▶ Requirement
The answer must be one number: how many lines in the records below contain the string "examples".

▶ Information shown
--*--

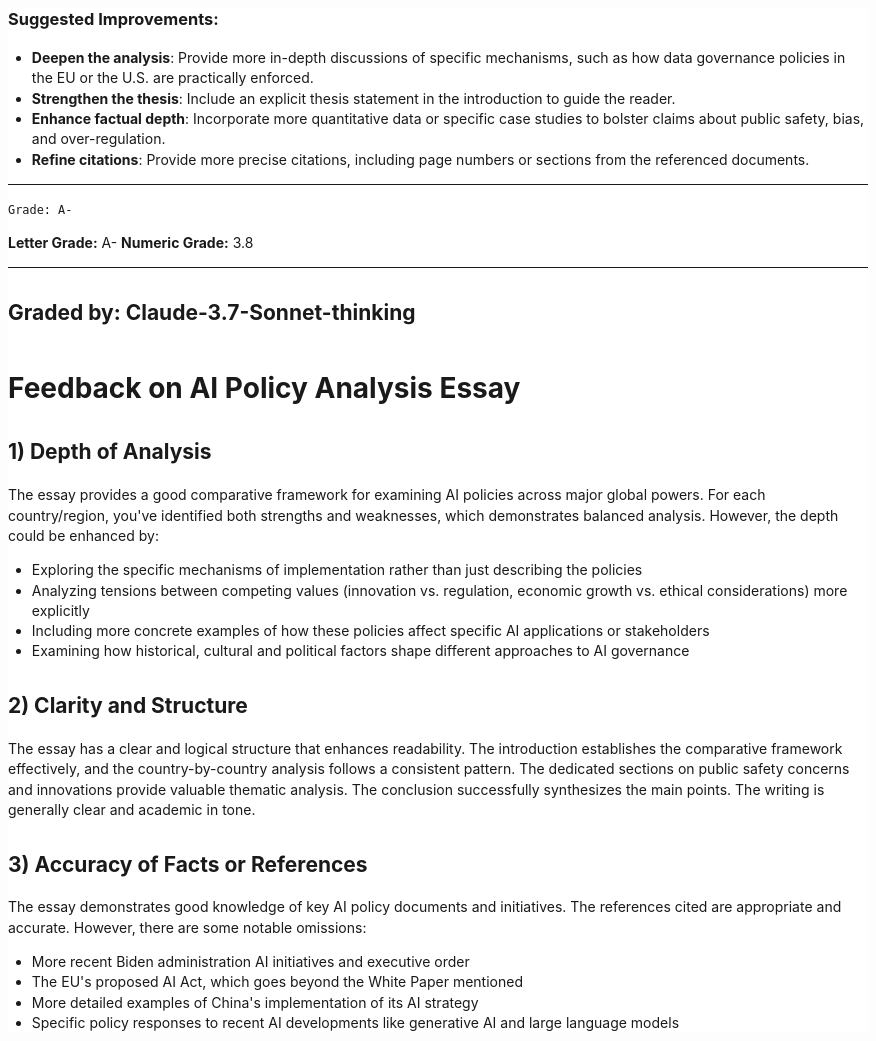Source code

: ### Suggested Improvements:
- **Deepen the analysis**: Provide more in-depth discussions of specific mechanisms, such as how data governance policies in the EU or the U.S. are practically enforced.
- **Strengthen the thesis**: Include an explicit thesis statement in the introduction to guide the reader.
- **Enhance factual depth**: Incorporate more quantitative data or specific case studies to bolster claims about public safety, bias, and over-regulation.
- **Refine citations**: Provide more precise citations, including page numbers or sections from the referenced documents.

---

```
Grade: A-
```

**Letter Grade:** A-
**Numeric Grade:** 3.8

---

## Graded by: Claude-3.7-Sonnet-thinking

# Feedback on AI Policy Analysis Essay

## 1) Depth of Analysis
The essay provides a good comparative framework for examining AI policies across major global powers. For each country/region, you've identified both strengths and weaknesses, which demonstrates balanced analysis. However, the depth could be enhanced by:
- Exploring the specific mechanisms of implementation rather than just describing the policies
- Analyzing tensions between competing values (innovation vs. regulation, economic growth vs. ethical considerations) more explicitly
- Including more concrete examples of how these policies affect specific AI applications or stakeholders
- Examining how historical, cultural and political factors shape different approaches to AI governance

## 2) Clarity and Structure
The essay has a clear and logical structure that enhances readability. The introduction establishes the comparative framework effectively, and the country-by-country analysis follows a consistent pattern. The dedicated sections on public safety concerns and innovations provide valuable thematic analysis. The conclusion successfully synthesizes the main points. The writing is generally clear and academic in tone.

## 3) Accuracy of Facts or References
The essay demonstrates good knowledge of key AI policy documents and initiatives. The references cited are appropriate and accurate. However, there are some notable omissions:
- More recent Biden administration AI initiatives and executive order
- The EU's proposed AI Act, which goes beyond the White Paper mentioned
- More detailed examples of China's implementation of its AI strategy
- Specific policy responses to recent AI developments like generative AI and large language models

--*--

▶ Expected answer
2